Diagnosis and evaluation of urolithiasis
The most appropriate imaging modality will be determined by the clinical situation, which will differ depending on if a ureteral or a renal stone is suspected.
Standard evaluation includes a detailed medical history and physical examination. Patients with ureteral stones usually present with loin pain, vomiting, and sometimes fever, but may also be asymptomatic. Immediate evaluation is indicated in patients with solitary kidney, fever or when there is doubt regarding a diagnosis of renal colic.
Ultrasound (US) should be used as the primary diagnostic imaging tool, although pain relief, or any other emergency measures, should not be delayed by imaging assessments. Ultrasound is safe (no risk of radiation), reproducible and inexpensive. It can identify stones located in the calyces, pelvis, and pyeloureteric and vesico-ureteral junctions (US with filled bladder), as well as in patients with upper urinary tract (UUT) dilatation.
Ultrasound has a sensitivity of 45% and specificity of 94% for ureteral stones and a sensitivity of 45% and specificity of 88% for renal stones.
The sensitivity and specificity of KUB is 44-77%]. Kidney-ureter-bladder radiography should not be performed if NCCT is being considered; however, it is helpful in differentiating between radiolucent and radiopaque stones and should be used for comparison during follow-up.
Evaluation of patients with acute flank pain/suspected ureteral stones
Non-contrast-enhanced computed tomography has become the standard for diagnosing acute flank pain, and has replaced intravenous urography (IVU). Non-contrast-enhanced CT can determine stone diameter and density. When stones are absent, the cause of abdominal pain should be identified. In evaluating patients with suspected acute urolithiasis, NCCT is significantly more accurate than IVU.
Non-contrast-enhanced CT can detect uric acid and xanthine stones, which are radiolucent on plain films, but not indinavir stones. Non-contrast-enhanced CT can determine stone density,inner structure of the stone, skin-to-stone distance and surrounding anatomy; all of which affect selection of treatment modality. The advantage of non-contrast imaging must be balanced against loss of information on renal function and urinary collecting system anatomy, as well as higher radiation dose.
Radiation risk can be reduced by low-dose CT, which may, however, be difficult to introduce in standard clinical practice. In patients with a body mass index (BMI) < 30, low-dose CT has been shown to have a sensitivity of 86% for detecting ureteral stones < 3 mm and 100% for calculi > 3 mm. A MA of prospective studies has shown that low-dose CT diagnosed urolithiasis with a pooled sensitivity of 93.1% (95% CI: 91.5-94.4), and a specificity of 96.6% (95% CI: 95.1-97.7%).

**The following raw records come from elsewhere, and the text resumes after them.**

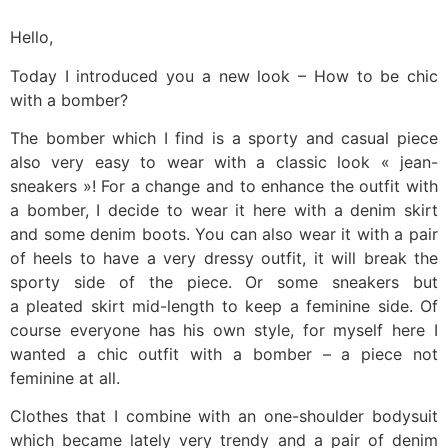
Hello,
Today I introduced you a new look – How to be chic
with a bomber?
The bomber which I find is a sporty and casual piece
also very easy to wear with a classic look « jean-
sneakers »! For a change and to enhance the outfit with
a bomber, I decide to wear it here with a denim skirt
and some denim boots. You can also wear it with a pair
of heels to have a very dressy outfit, it will break the
sporty side of the piece. Or some sneakers but
a pleated skirt mid-length to keep a feminine side. Of
course everyone has his own style, for myself here I
wanted a chic outfit with a bomber – a piece not
feminine at all.
Clothes that I combine with an one-shoulder bodysuit
which became lately very trendy and a pair of denim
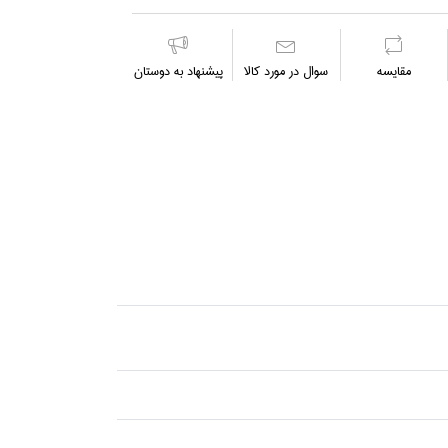
مقايسه
سوال در مورد كالا
پیشنهاد به دوستان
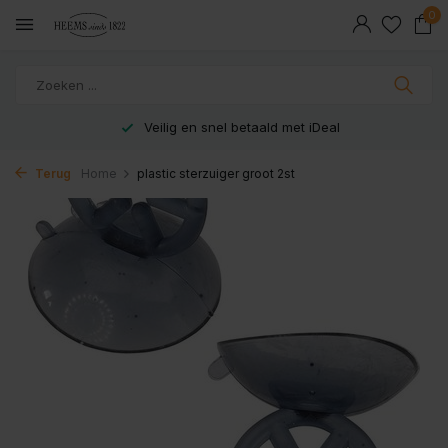
0
Veilig en snel betaald met iDeal
Terug
Home
plastic sterzuiger groot 2st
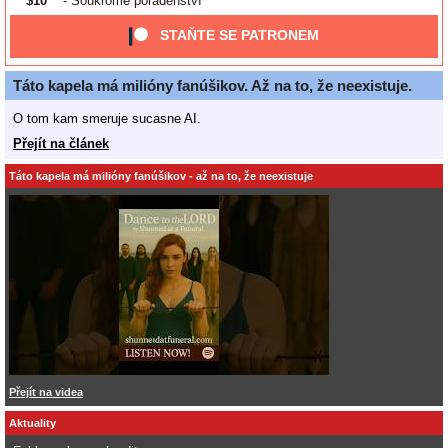
$10
- Soukromé poradenství
STAŇTE SE PATRONEM
Táto kapela má milióny fanúšikov. Až na to, že neexistuje.
O tom kam smeruje sucasne AI.
Přejít na článek
Táto kapela má milióny fanúšikov - až na to, že neexistuje
Přejít na videa
Aktuality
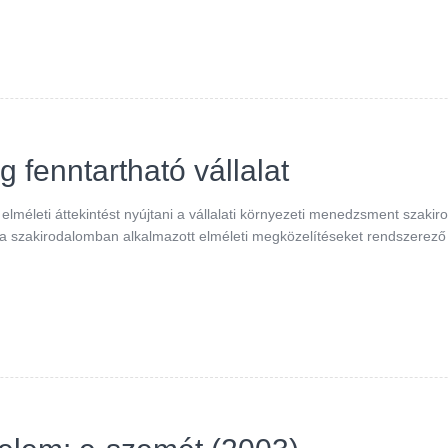
g fenntartható vállalat
zt elméleti áttekintést nyújtani a vállalati környezeti menedzsment sza
 szakirodalomban alkalmazott elméleti megközelítéseket rendszerező ti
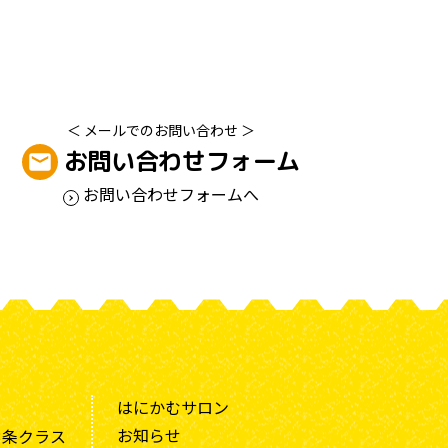
＜ メールでのお問い合わせ ＞
お問い合わせフォーム
お問い合わせフォームへ
はにかむサロン
お知らせ
3条クラス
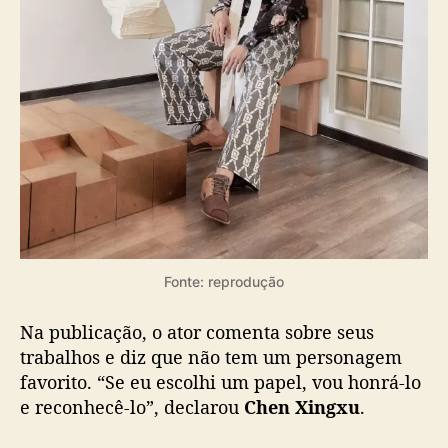
n
h
o
Fonte: reprodução
Na publicação, o ator comenta sobre seus
trabalhos e diz que não tem um personagem
favorito. “Se eu escolhi um papel, vou honrá-lo
e reconhecê-lo”, declarou
Chen Xingxu
.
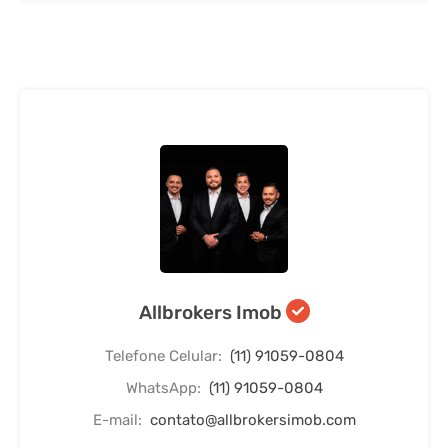
Allbrokers Imob
Telefone Celular:
(11) 91059-0804
WhatsApp:
(11) 91059-0804
E-mail:
contato@allbrokersimob.com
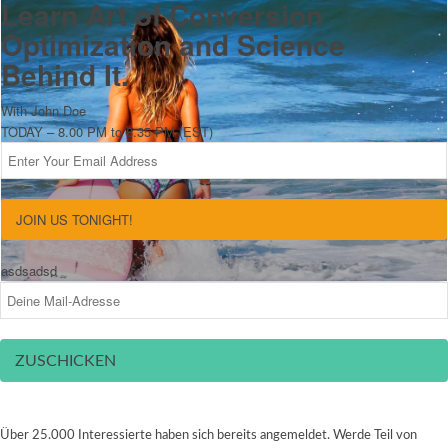
Learn Art of Conversion
Optimization and Science
Behind It.
With John Doe
TODAY – 8.00 PM to 8.35 PM (EST)
JOIN US TONIGHT!
asdsadsd
ZUSCHICKEN
Über 25.000 Interessierte haben sich bereits angemeldet. Werde Teil von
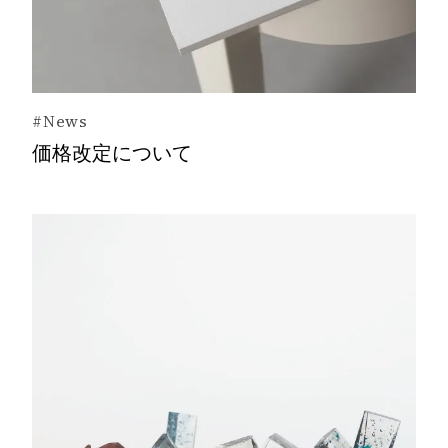
#News
価格改定について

Dual-energy CT can differentiate uric acid containing stones from calcium-containing stones.
Radiological evaluation of patients with renal stones
Intravenous urography (IVU) can provide information about renal function, the anatomy of the collecting system and the level of an obstruction, while CT allows for rapid 3D data acquisition including information on stone size and density, skin-to-stone distance and surrounding anatomy, but at the cost of increased radiation exposure. Low-dose and ultra-low-dose protocols seem to yield comparable results to standard-dose protocols with the exception of detection of very small stones or stones in obese patients.
A small randomised study showed that in supine percutaneous antegrade ureteroscopy (PNL), pre-operative planning using CT, compared to IVU, resulted in easier access and shorter operating times.
In case stone removal is planned and the renal collecting system needs to be assessed, a contrast study should be performed.